**YOUR OBJECTIVE:** When you spot the word "serving" in a line of the data below, copy that line.

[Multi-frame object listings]
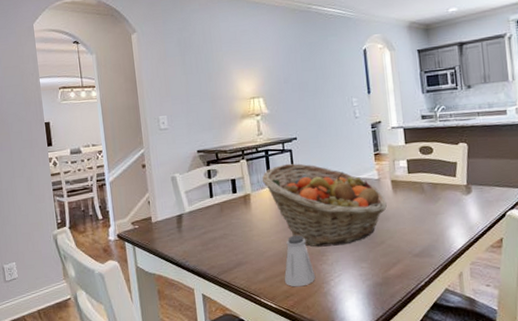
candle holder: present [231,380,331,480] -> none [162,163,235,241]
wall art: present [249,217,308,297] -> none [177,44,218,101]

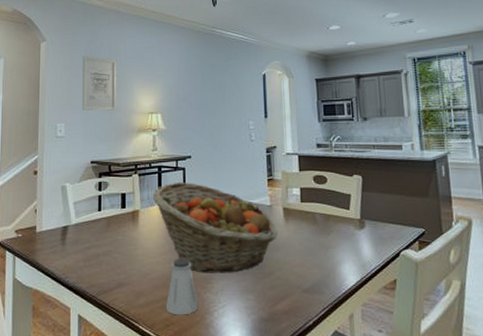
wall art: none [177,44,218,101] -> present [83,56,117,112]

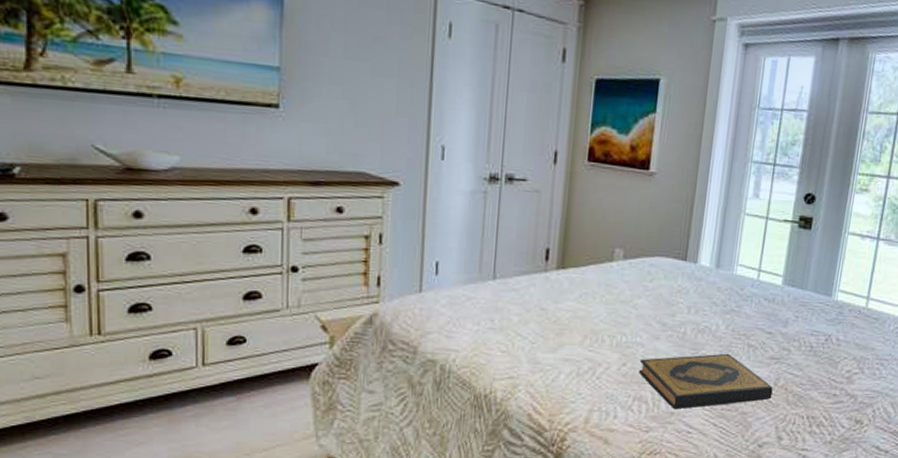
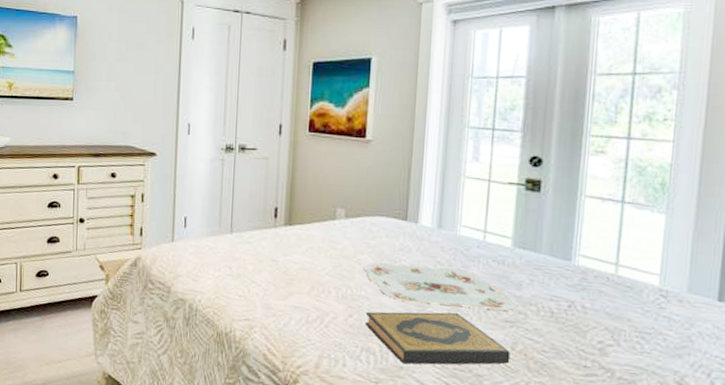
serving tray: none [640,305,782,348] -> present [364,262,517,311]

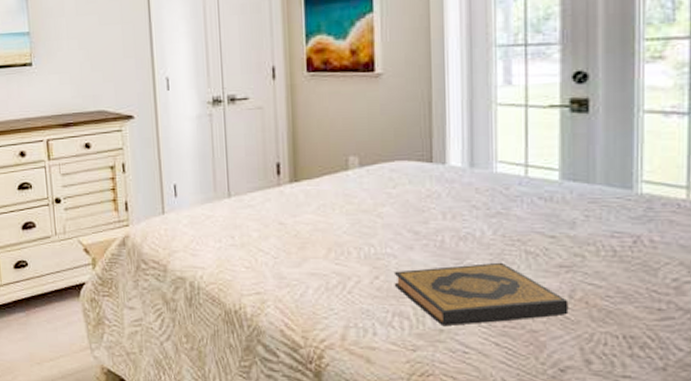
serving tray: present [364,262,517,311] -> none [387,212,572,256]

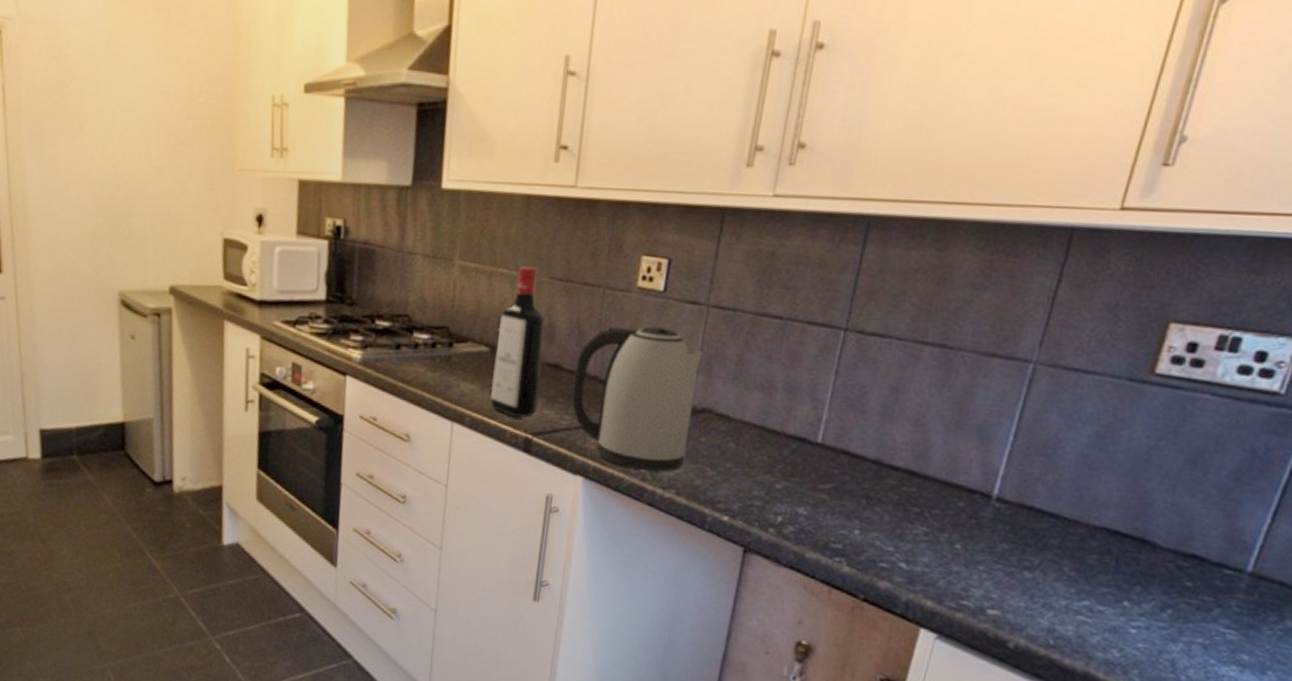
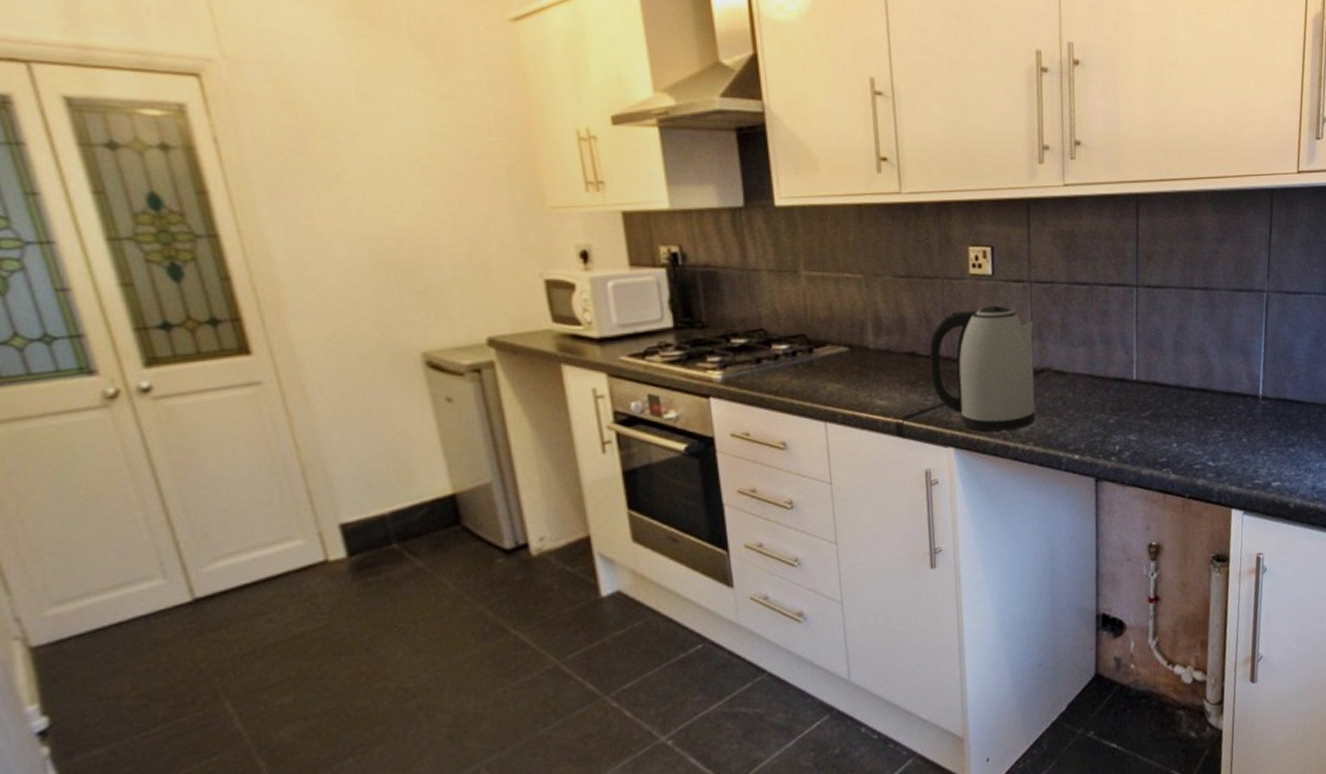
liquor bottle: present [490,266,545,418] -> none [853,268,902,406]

**TASK RESULT:**
serving tray: none [640,305,782,348] -> present [364,262,517,311]
serving tray: present [364,262,517,311] -> none [387,212,572,256]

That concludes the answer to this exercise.